Saturday, April 24, 2010

Angst! Woe! A Typical Day in Middle School

Saturday in the office = perfect time for another of Mama Kat's writing prompts

18. Describe a typical day during your Jr. High years.

Oh, Junior High (or Middle School as I've always called it). If the constant humiliation, awkwardness, and self-loathing of those preteen years are supposed to be character building then I ought to have the character and moral fortitude of the Dali Lama.  No disrespect.
The following is a typical day in the 7th grade:

Morning. Wake up to the sound of Mom's voice. Stare at her balefully.  Take a shower.  Dress myself in one of four woefully unfashionable outfits I seemed to have on constant rotation. Scrape my still-wet hair back into an unbecoming ponytail/bun/bird's nest.  Rearrange the wire sticking out of my braces that is always poking me in the cheek. Get on the bus and ride for an excruciatingly long time.
School. Watch Channel One News in Mr. Marlatt's homeroom, secretly wish I could be Maria Menounos when I grow up. I bet she never had braces. Avoid Ms. Ragsdale's freakish clown makeup eyes in Math class because don'tcallonmeIdidn'tdothehomework.  Get excited for Geography class because I get to stare at Micah's amazingly blue eyes for the whole period. Thank my lucky stars for assigned seating.
Lunch. Sit at the end of the too-cool-for-middle-school kids' table with Stephanie (because she's cousins with one of the cool kids so we have diplomatic immunity). Share a bottle of Strawberry Passion Fruitopia and talk about how much we hate having braces.
Band. Flute, sixth chair. Share a stand with Becky. Pass notes with Mythili C. and Mythili S. (To this day, it still amazes me that I had two Indian friends in middle school, let alone that they were both named Mythili, considering we lived in rural Tennessee.) Try and avoid getting hit by the baton as Mr. Kinney inadvertently chucked it around the room.
More class, mostly forgettable drudgery.   
Last period. Reading, with Ms. Blair.  Get our spelling tests back stained with a pungent yellow smear because as a part-time minister, she kept her "anointing oil" in her school bag for some reason. Try and ignore Weird Ashley, who kept trying to show me the cartoon about anime hamsters she was always working on. Pass notes with Angela and Brianna and make sleepover plans I know Mom won't let me keep.
After school. Get picked up after school by Mom and then go wait in the parking lot of the Elementary school for my siblings.  Claim the front seat with the self-righteousness and entitlement of "permanent dibs" that comes from being the oldest and the attitude of someone who is "so over" elementary school.
Afternoon snack. Spend the rest of the afternoon/evening in my room reading books, writing stories, and sending letters to my BFF Jeni whom my parents cruelly ripped me away from when we moved to Tennessee in the middle of sixth grade. Dramatic, mournful sigh.
Night. Pick at the food on my plate at supper. Ignore family. Go to bed and have the tortured, angst-filled dreams of adolescence.

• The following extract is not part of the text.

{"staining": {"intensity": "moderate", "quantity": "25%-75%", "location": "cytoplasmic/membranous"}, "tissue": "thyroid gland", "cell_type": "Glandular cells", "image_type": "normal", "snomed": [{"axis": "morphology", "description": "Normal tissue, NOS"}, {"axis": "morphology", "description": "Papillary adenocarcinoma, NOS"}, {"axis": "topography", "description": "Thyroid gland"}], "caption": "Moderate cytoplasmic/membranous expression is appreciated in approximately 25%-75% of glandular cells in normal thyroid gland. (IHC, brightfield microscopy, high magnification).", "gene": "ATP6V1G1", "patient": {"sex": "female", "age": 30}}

Whew. Not quite a pleasant trip down memory lane.  Middle school wasn't unbearable, but nothing really sticks out in my mind as being particularly fun or exciting.  I had no close friends or fashion sense and even less self-esteem.  I felt the need to constantly compare myself to my younger sister, my polar opposite.  I was quiet, moody, and continually angry at my parents for making me move away from Kentucky.  Little did I know that was not the last time my parents would uproot our family.  Looking back, I see it was all part of the growing process that made me who I am today.  That said, I still feel the need to apologize to my family for that sullen, metal-mouthed 12 year old.  Mostly because that 12 year old remained sullen until midway through age 15. Fortunately, what you have now is a 22 year old more prone to cheesy grins (thanks braces!) and witty comments.  Not that I'm Suzy Sunshine all the time, but I certainly don't slam as many doors.

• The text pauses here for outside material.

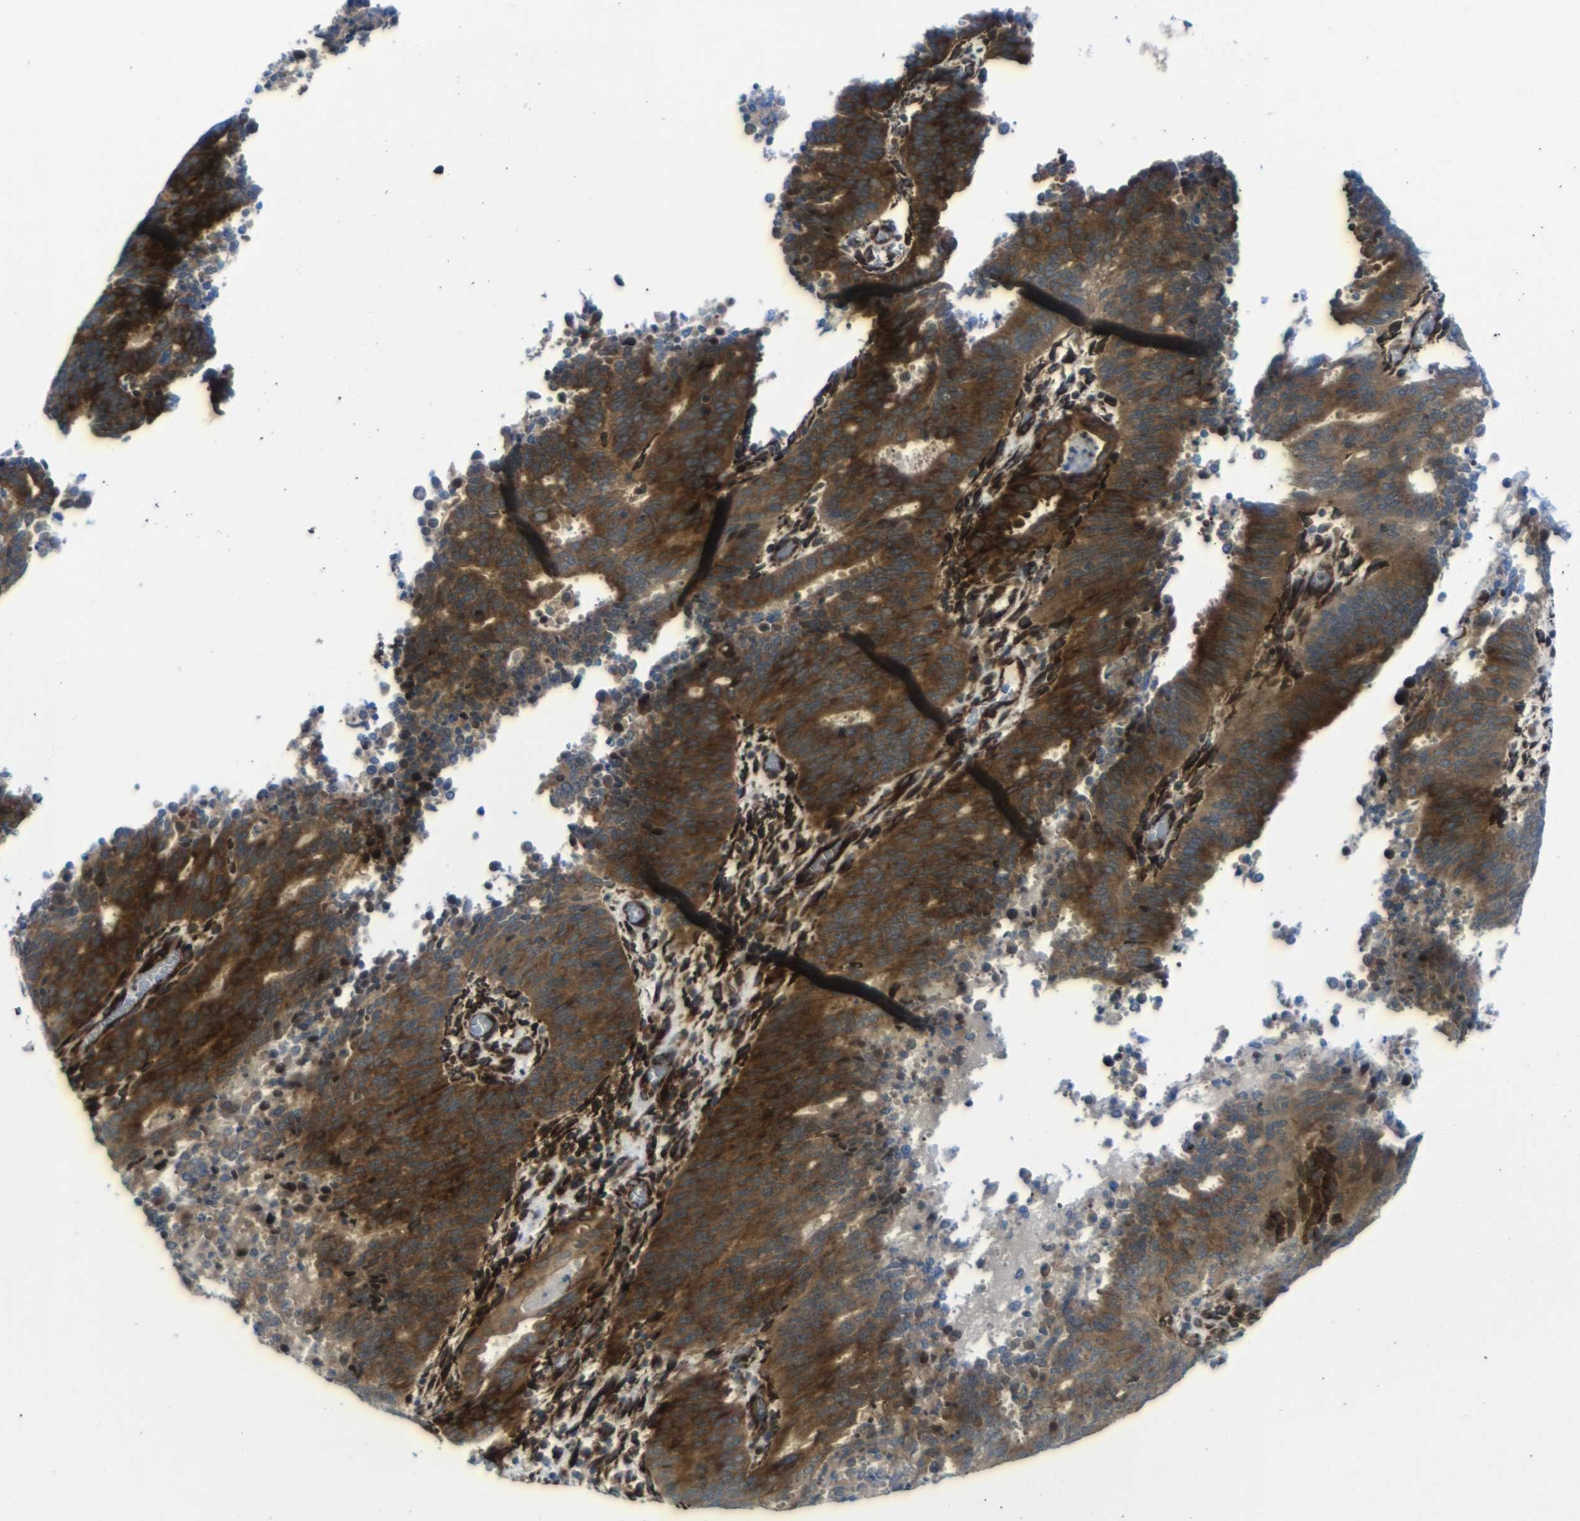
{"staining": {"intensity": "strong", "quantity": ">75%", "location": "cytoplasmic/membranous"}, "tissue": "cervical cancer", "cell_type": "Tumor cells", "image_type": "cancer", "snomed": [{"axis": "morphology", "description": "Adenocarcinoma, NOS"}, {"axis": "topography", "description": "Cervix"}], "caption": "Cervical cancer (adenocarcinoma) was stained to show a protein in brown. There is high levels of strong cytoplasmic/membranous positivity in about >75% of tumor cells. (Stains: DAB in brown, nuclei in blue, Microscopy: brightfield microscopy at high magnification).", "gene": "PARP14", "patient": {"sex": "female", "age": 44}}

I know you're all dying for a picture of what the 7th grade creature looked like but fortunately for me (and your eyes), digital cameras weren't popular until I was in high school.  The photographic evidence of that era is safely ensconced in a few albums on a bookshelf. Crisis averted!

So. What were YOU like in middle school?


  1. Thank you for letting me know where my other sister was all those years!

  2. Middle school started in 6th grade for us; that year, I spent approximately half of my noon hours in detention. I'm not really sure why. I guess I had a hard time adjusting or something. After that? I honestly don't remember all that much. I'm sure it happened, though. Middle school that is.